= Deadline-monotonic scheduling =

Priority assignment policy

Deadline-monotonic priority assignment is a priority assignment policy used with fixed-priority pre-emptive scheduling.

With deadline-monotonic priority assignment, tasks are assigned priorities according to their deadlines. The task with the shortest deadline is assigned the highest priority.
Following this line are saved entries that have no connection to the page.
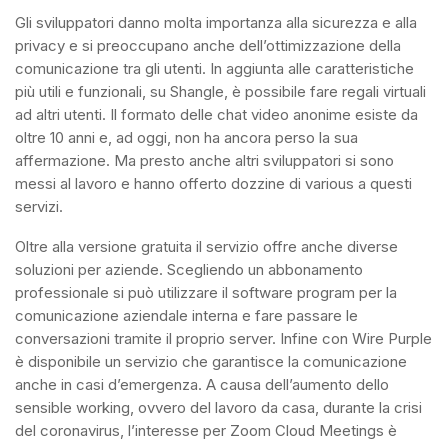
Gli sviluppatori danno molta importanza alla sicurezza e alla
privacy e si preoccupano anche dell’ottimizzazione della
comunicazione tra gli utenti. In aggiunta alle caratteristiche
più utili e funzionali, su Shangle, è possibile fare regali virtuali
ad altri utenti. Il formato delle chat video anonime esiste da
oltre 10 anni e, ad oggi, non ha ancora perso la sua
affermazione. Ma presto anche altri sviluppatori si sono
messi al lavoro e hanno offerto dozzine di various a questi
servizi.
Oltre alla versione gratuita il servizio offre anche diverse
soluzioni per aziende. Scegliendo un abbonamento
professionale si può utilizzare il software program per la
comunicazione aziendale interna e fare passare le
conversazioni tramite il proprio server. Infine con Wire Purple
è disponibile un servizio che garantisce la comunicazione
anche in casi d’emergenza. A causa dell’aumento dello
sensible working, ovvero del lavoro da casa, durante la crisi
del coronavirus, l’interesse per Zoom Cloud Meetings è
This priority assignment policy is optimal for a set of periodic or sporadic tasks which comply with the following system model:

1. All tasks have deadlines less than or equal to their minimum inter-arrival times (or periods).
2. All tasks have worst-case execution times (WCET) that are less than or equal to their deadlines.
3. All tasks are independent, and so do not block each other's execution (e.g., by accessing mutually exclusive shared resources).
4. No task voluntarily suspends itself.
5. There is some point in time, referred to as a critical instant, where all of the tasks become ready to execute simultaneously.
6. Scheduling overheads (switching from one task to another) are zero.
7. All tasks have zero release jitter (the time from the task arriving to it becoming ready to execute).

If restriction 7 is lifted, then "deadline minus jitter" monotonic priority assignment is optimal.

If restriction 1 is lifted, allowing deadlines greater than periods, then Audsley's optimal priority assignment algorithm may be used to find the optimal priority assignment.

Deadline monotonic priority assignment is not optimal for fixed priority non-pre-emptive scheduling.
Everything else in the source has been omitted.